Scams personal trainers need to beware of! How many of you trainers are now receiving fake emails about people wanting personal training? If it looks strange, there’s a reason for that! DO NOT correspond, other than telling the person to stop emailing you. This is a scam 100% fake!
For a few years, I have been receiving strange emails looking like this, this is actually the latest one that came last week.
Fake email example
I would like to make an appointment for Personal fitness training and exercise for my kids for 8 weeks training for 2 (Female) age (20 and 22) and 1 (Male) aged (21) For eight weeks 1hr daily 3 times in a week.
The kids need to Gain power, agility, stability, strength, and flexibility training Also I want you to know that the kids will be coming with a private bus driver and I will be expecting your reply with the total cost and your address, cell phone number and direction for the private transport to locate your place when they are coming for the training.
Also what text books do they need to buy for the training sessions?
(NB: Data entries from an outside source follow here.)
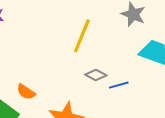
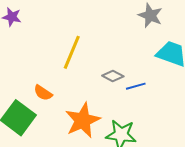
yellow line: (82, 36) -> (72, 52), moved

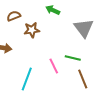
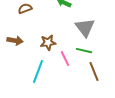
gray triangle: (84, 28) -> (85, 28), moved
brown star: (32, 30) -> (48, 43), moved

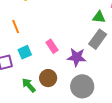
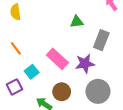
green triangle: (99, 17) -> (77, 22), moved
pink rectangle: (52, 46) -> (57, 59), size x1.5

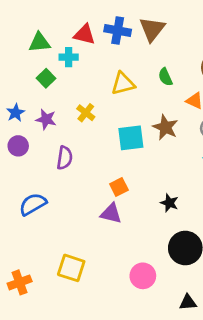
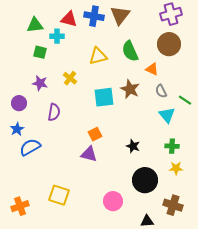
green semicircle: (165, 77) -> (130, 51), size x1.5
green square: (46, 78) -> (40, 52), turned -32
blue star: (16, 113) -> (17, 129), moved

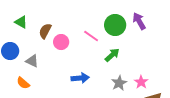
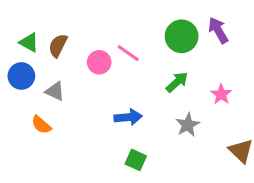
green triangle: (21, 22) -> (29, 42), moved
brown semicircle: (45, 31) -> (58, 45), moved
pink line: (91, 36) -> (128, 53), moved
pink star: (141, 82) -> (221, 94), moved

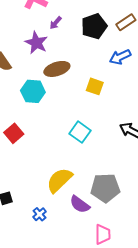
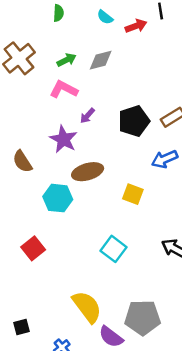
yellow semicircle: (59, 180) -> (87, 307), turned 96

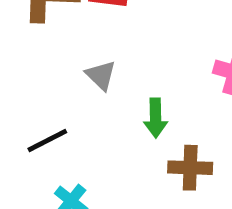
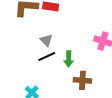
black line: (47, 141) -> (47, 56), moved

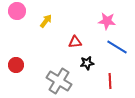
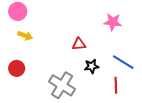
yellow arrow: (46, 21) -> (25, 36), moved, turned 72
blue line: (117, 47) -> (123, 62), moved

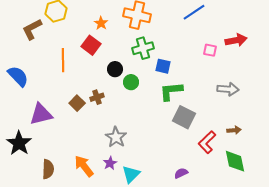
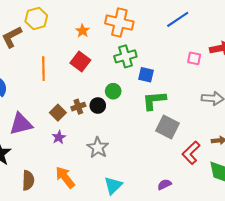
red square: (91, 45) -> (80, 61), moved
black circle: (115, 69) -> (98, 106), moved
purple star: (110, 163) -> (59, 137), moved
I will send extra money to cover cost of these and where you will send payment to nanny via western union.
Please send me your address so I can send you check to cover training sessions and cost of private bus driver that you will forward payment to via western union.
Things to take note of…
First of all, its very unlikely, actually impossible to think why the kids would be coming to the gym separately without the parents, and in a private bus, really? I don’t think so! Scam alert!
Why would the trainer be responsible for paying the bus driver to bring the kids to the gym? That obviously is the parent’s job even if this was true, which it isn’t! Scam alert!
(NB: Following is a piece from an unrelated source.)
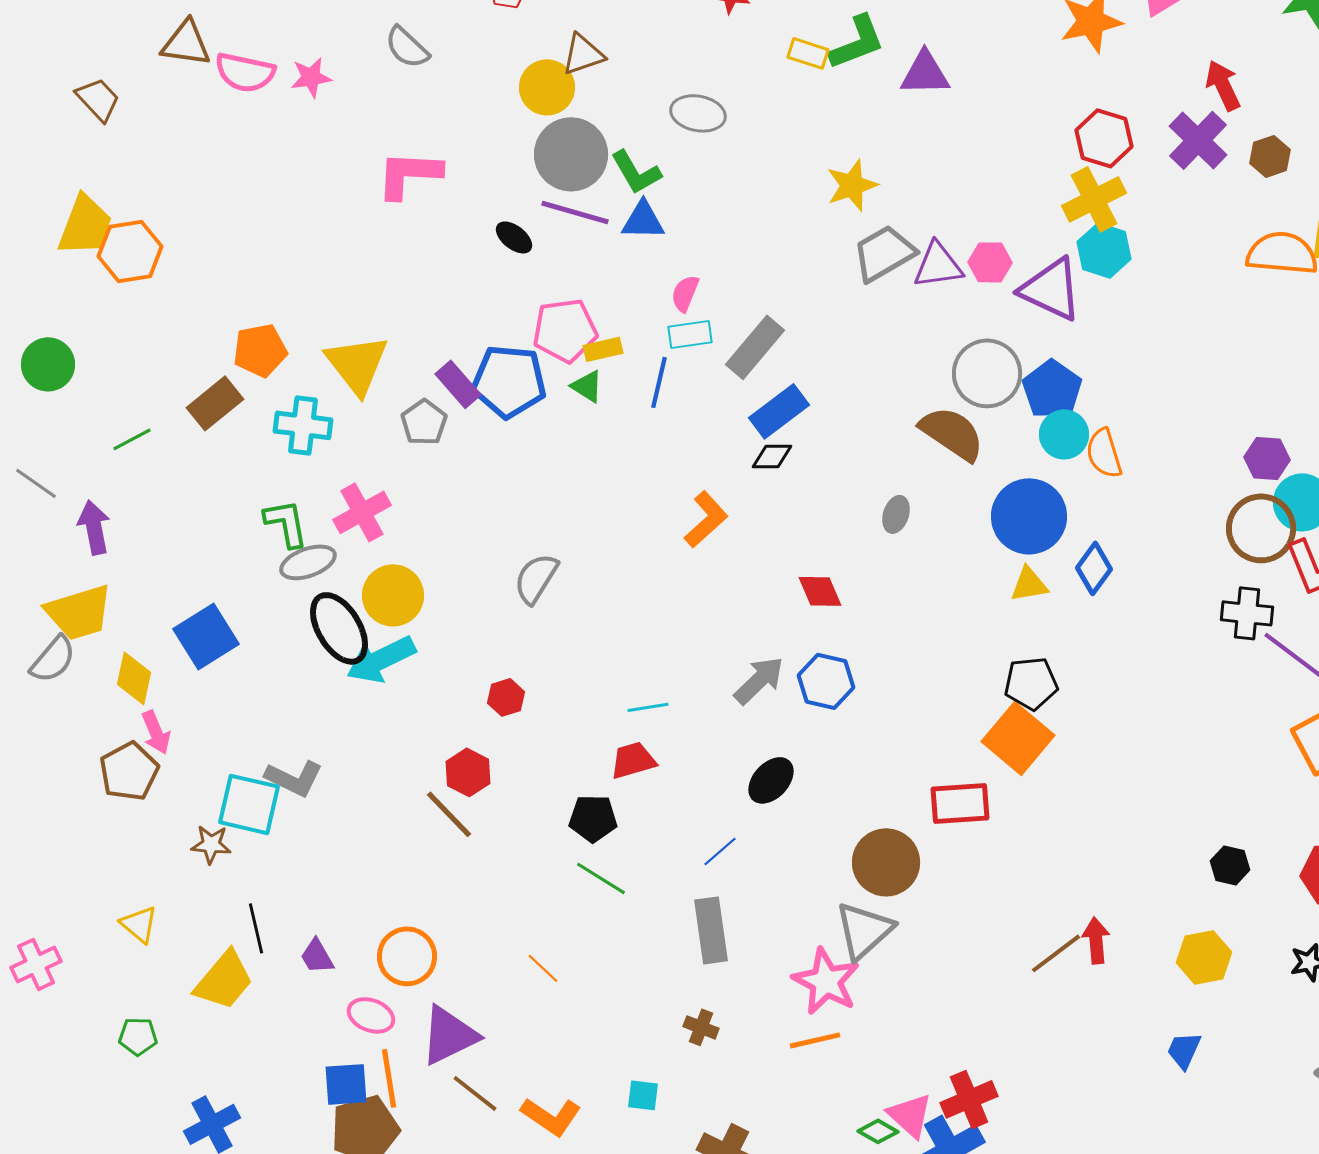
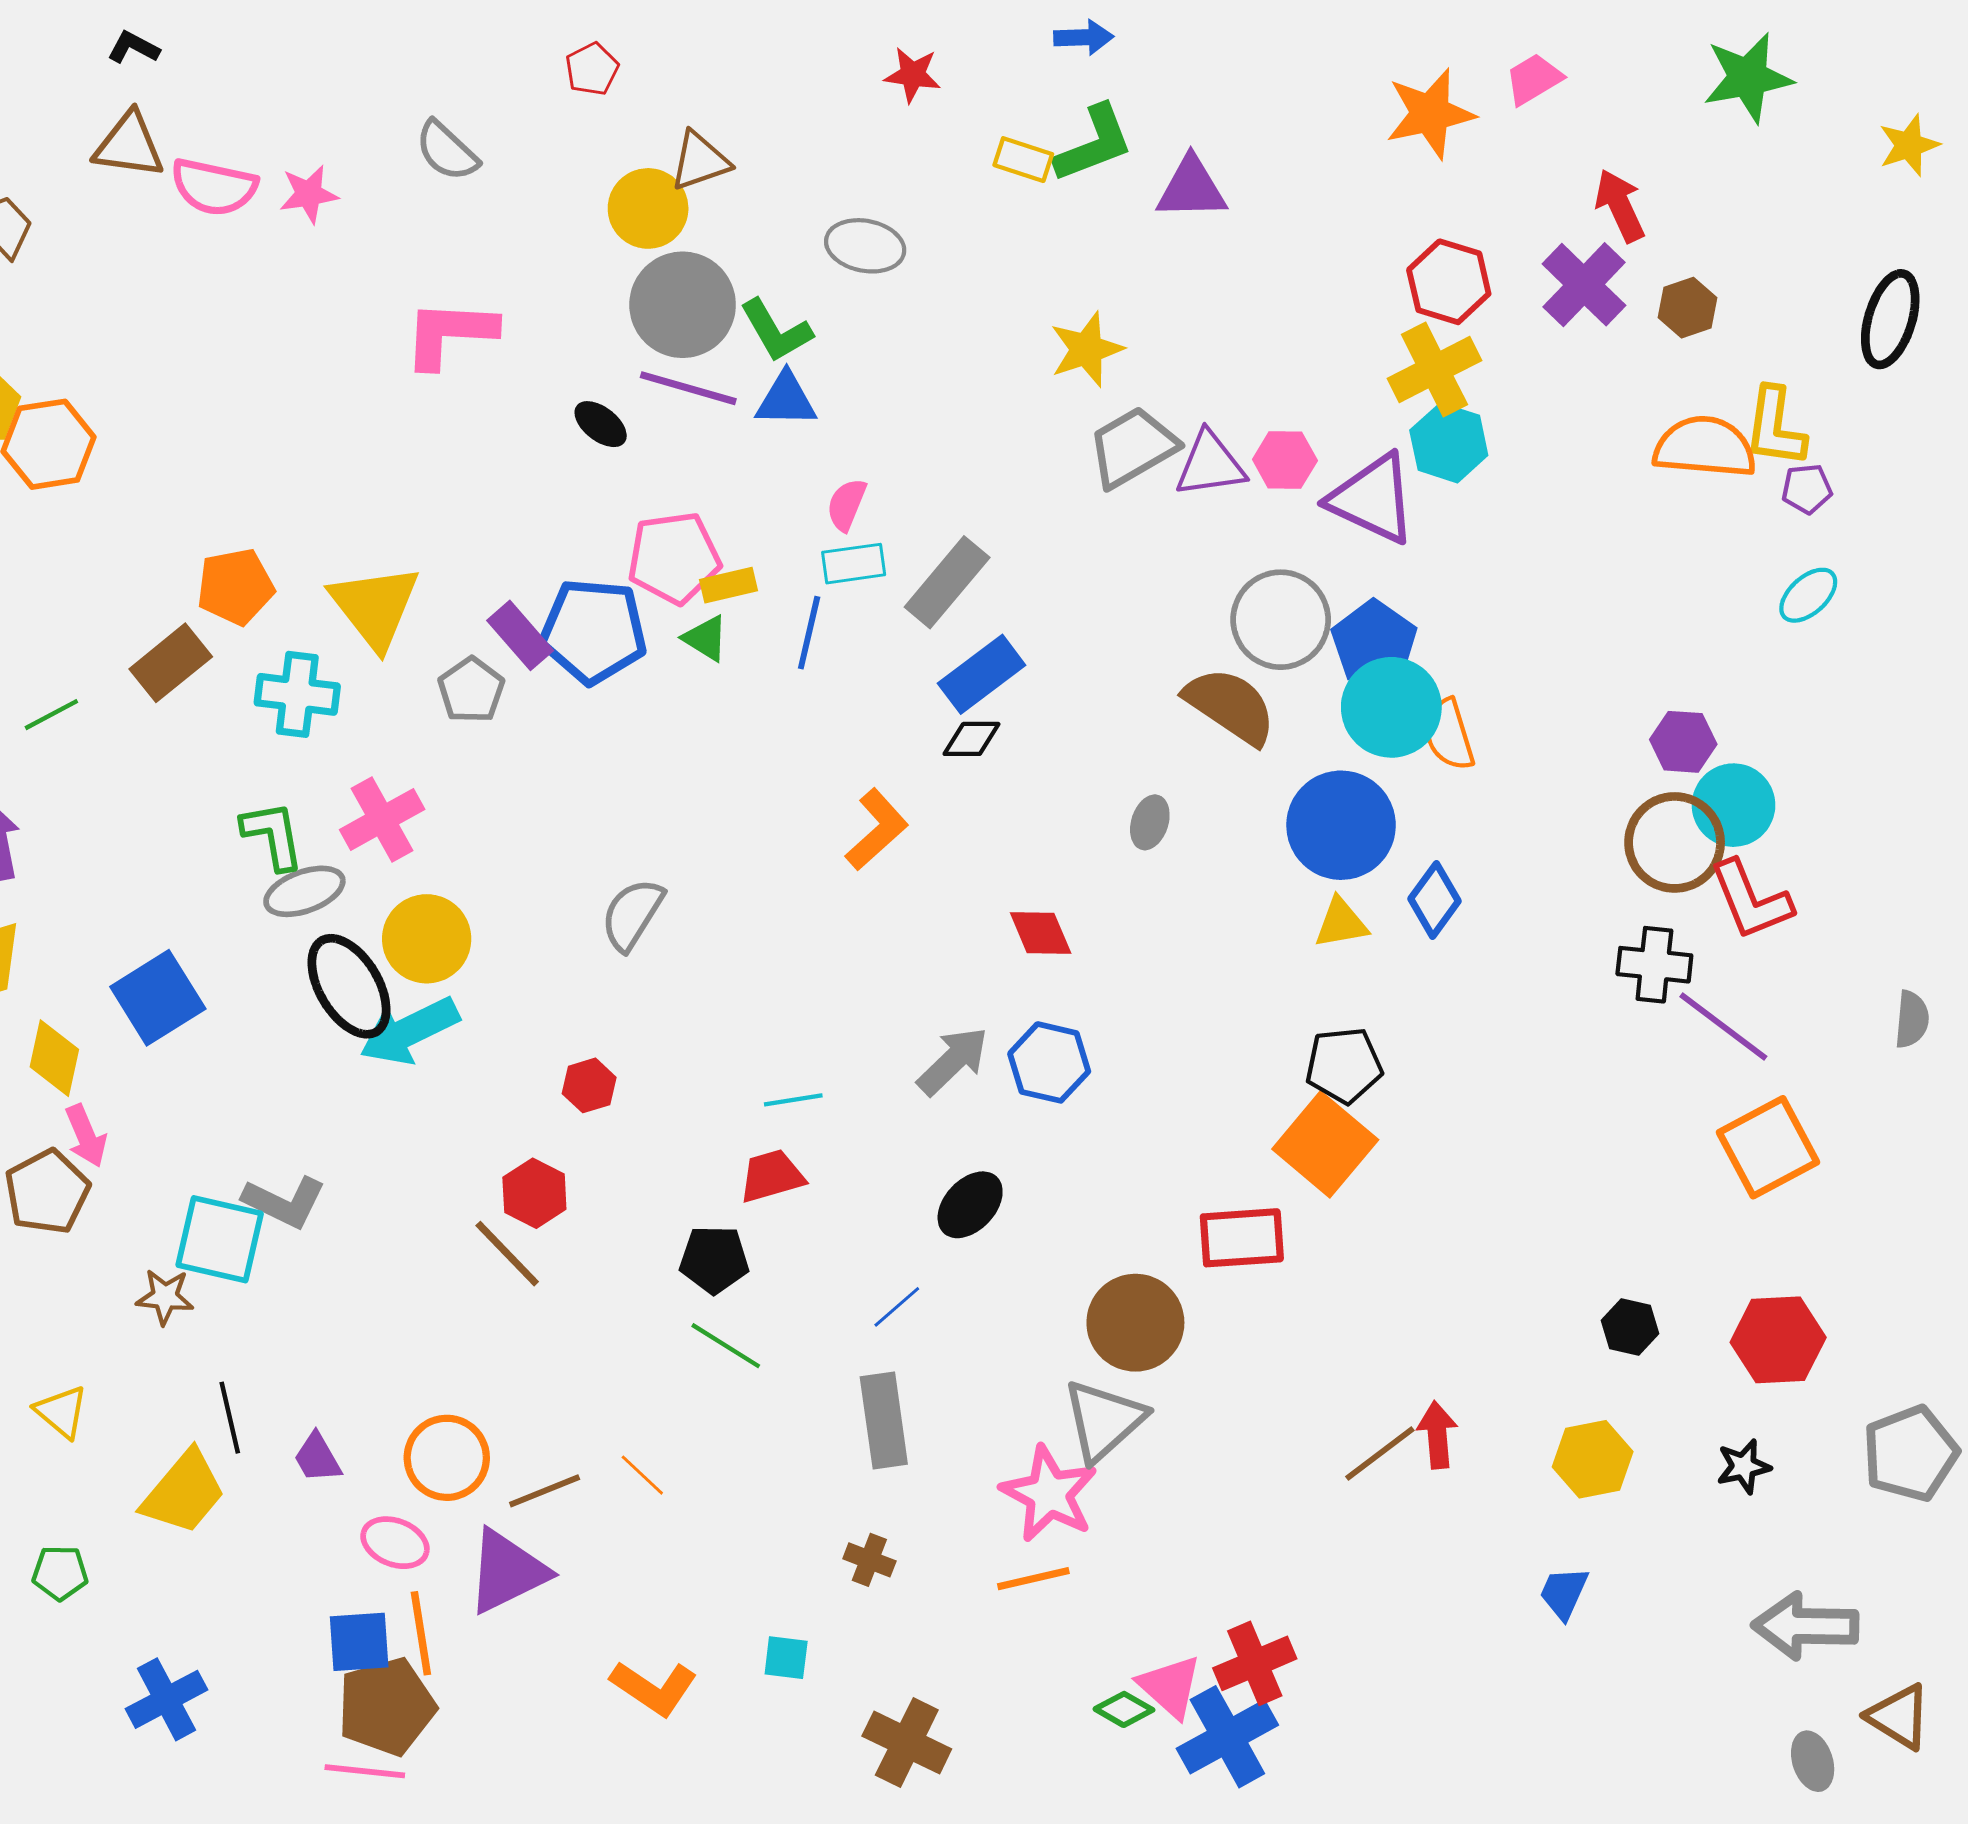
cyan circle: (1064, 434) -> (1391, 707), size x1.4
brown line: (475, 1093) -> (545, 1491), moved, turned -60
Textbooks for personal training sessions! And send payment to their nanny. Seriously? You see how this has nothing to do with what they claim to be buying? Scam alert!
You see all these different people needing money sent by the trainer? and how they want the payment redirecting to other places via western union? No trace that’s why! Scam alert!
What is money laundering – Money laundering is the illegal process of making large amounts of money generated by a criminal activity, such as drug trafficking or terrorist funding, appear to have come from a legitimate source. The money from the criminal activity is considered dirty, and the process “launders” it to make it look clean.
Money laundering is a serious financial crime that is employed by white collar and street-level criminals alike. Most financial companies have anti-money-laundering (AML) policies in place to detect and prevent this activity.
How Money Laundering Works – Money laundering is essential for criminal organizations that wish to use illegally obtained money effectively. Dealing in large amounts of illegal cash is inefficient and dangerous. Criminals need a way to deposit the money in legitimate financial institutions, yet they can only do so if it appears to come from legitimate sources.
Money Laundering Variants – In one common form of money laundering, called smurfing (also known as “structuring”), the criminal breaks up large chunks of cash into multiple small deposits, often spreading them over many different accounts, to avoid detection.
Money laundering can also be accomplished through the use of currency exchanges, wire transfers, and “mules”—cash smugglers, who sneak large amounts of cash across borders and deposit them in foreign accounts, where money-laundering enforcement is less strict.
My experience with this issue
Around 10 years ago I had my first email scam concerning personal training sessions. It wasn’t as obvious as the one mentioned earlier in this blog, and as I hadn’t received one before, I was fooled, to start with anyway.
They claimed they wanted to buy 20 training sessions for $800 which was my price back then for some promotion I was advertising, so nothing strange about that.
They claimed they wanted to pay in advance and wanted to send a check as they didn’t have PayPal, I thought it was a little strange but no alarm bells ringing yet.
Now when I got the check in the mail, it wasn’t for $800, but rather $3000! Now the alarm bells were ringing big time! Even more so when I read the letter with the check that had instructions to send a large portion of the extra money to different places via western union!
The check was from a company in another state! Obviously, this was stolen money and money laundering. When I questioned why they sent such a large check they responded by telling me I’d be doing them a favor and in return I could keep an extra $500 for the troubles.
They kept saying the were good God fearing Christian people, like that’s a validation of being genuine, funny how People use God in that way.
Now, you don’t need to be too smart to realize people don’t do things for free, if something seems too good to be true, it usually is!
Anyway, to cut a long story short, I blocked them and destroyed the check, so thankfully never hear from them ever again.
I`ve had many similar emails over the years, but all so fake it`s not even funny! At least that first one wasn’t so obvious, until I got the check of course.
Don’t deposit that check!
The bottom line is if you receive a check from one of these scams and deposit into your bank account, that’s where it stops when it gets investigated, your account!
Then you’ll have some explaining to do as why you accepted it in the first place, and they’ll probably be thinking you’re somehow connected to the criminal ring that stole the check in the first place.
Just delete the email if it looks anything like the one shown in this blog, there’s no point in even replying to it! It`s just not worth it.
Stay safe and keep an eye open for the scammers!